Again we come back to the love between a father and his son. The father will do most anything for their child but sometimes they will let go just a bit to let the child see the error of his or her ways. If one wanted to cross an intervention with the crossroads, this would be that time. There are Donald Fehr and Steven Fehr on one side and Bill Daly along with Gary Bettman on the other plus a few extras from each side of the equation. Allegedly there are factions of owners and players that seem destined to bring this party to the brink of oblivion but is there anyone truly willing to bring this back at all costs? So far, the answer has been obviously a resounding no. What time does that 11th hour of urgency come? Does anyone care? These are all questions that do not have clear answers.

Granted, they will meet on Monday and who knows how the negotiations will proceed.

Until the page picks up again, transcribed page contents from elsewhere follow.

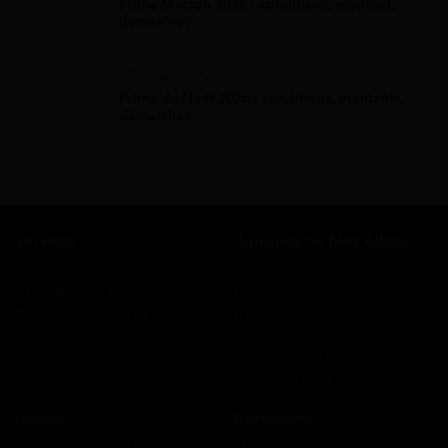
Prime Macron 2026 : conditions, montant,
démarches
Prime De Noel
Prime de Noël 2026 : conditions, montants,
démarches
Services
A propos de Mes Allocs
Accueil
Qui sommes-nous ?
Simulation gratuite
FAQ
Demande de rappel
Avis clients
Comment ça marche ?
Blog
Cashback
Recrutement
Nous contacter
Guides
Conditions
Coordonnées des CAF
Mentions légales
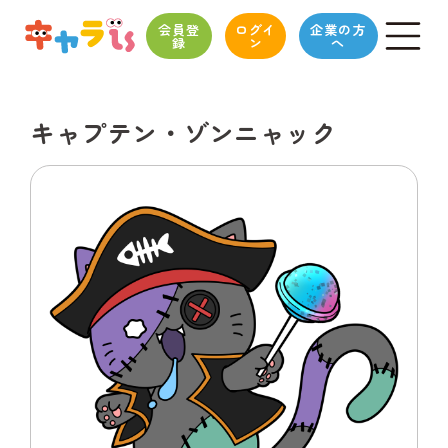
会員登
ログイ
企業の方
録
ン
へ
キャプテン・ゾンニャック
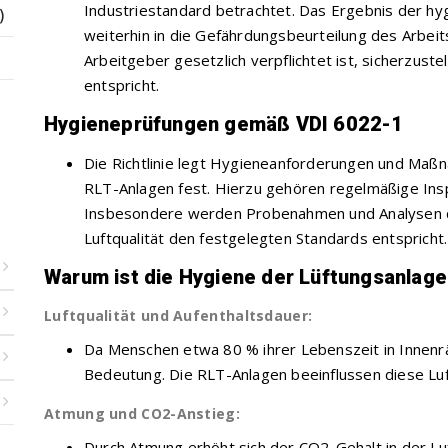
Industriestandard betrachtet. Das Ergebnis der hyg
)
weiterhin in die Gefährdungsbeurteilung des Arbei
Arbeitgeber gesetzlich verpflichtet ist, sicherzuste
entspricht.
Hygieneprüfungen gemäß VDI 6022-1
Die Richtlinie legt Hygieneanforderungen und Maß
RLT-Anlagen fest. Hierzu gehören regelmäßige Ins
Insbesondere werden Probenahmen und Analysen du
Luftqualität den festgelegten Standards entspricht.
Warum ist die Hygiene der Lüftungsanlage
Luftqualität und Aufenthaltsdauer:
Da Menschen etwa 80 % ihrer Lebenszeit in Innenrä
Bedeutung. Die RLT-Anlagen beeinflussen diese Luf
Atmung und CO2-Anstieg:
Durch Atmung erhöht sich der CO2-Gehalt in der Lu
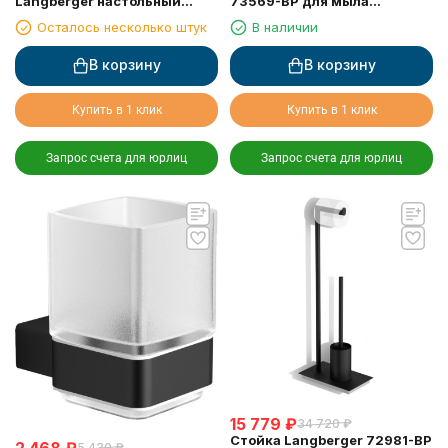
Langberger настольный
73569-BP для мыла
черный матовый (11313A-BP)
механический, 250 мл
Осталось несколько штук
В наличии
В корзину
В корзину
Купить в 1 клик
Купить в 1 клик
Запрос счета для юрлиц
Запрос счета для юрлиц
15 779
₽
34 720
₽
Стойка Langberger 72981-BP
2 468
₽
5 430
₽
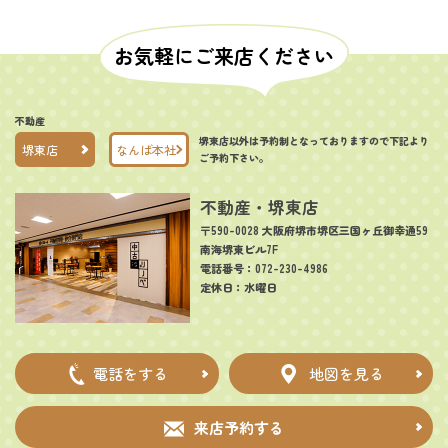
お気軽にご来店ください
不動産
堺東店以外は予約制となっておりますので下記より
堺東店
なんば本社
ご予約下さい。
不動産・堺東店
〒590-0028 大阪府堺市堺区三国ヶ丘御幸通59
南海堺東ビル7F
電話番号：072-230-4986
定休日：水曜日
電話をする
地図を見る
来店予約する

The one thing I do know is that the last lockout was painful enough. Losing another season would feel like another kick in the gut. However, it could not be any worse. Hockey needs a break in the worst way before they become even more irrelevant.

Lastly we go back to the true significance of an article. To my father, there are so many things I wish I had said. It has been eight years on Tuesday yet still feels like I can see you laughing at the kitchen table. You were the best friend and father a child could ever ask for. Thank you for most importantly being the person I will always look up to and of course for being Dad.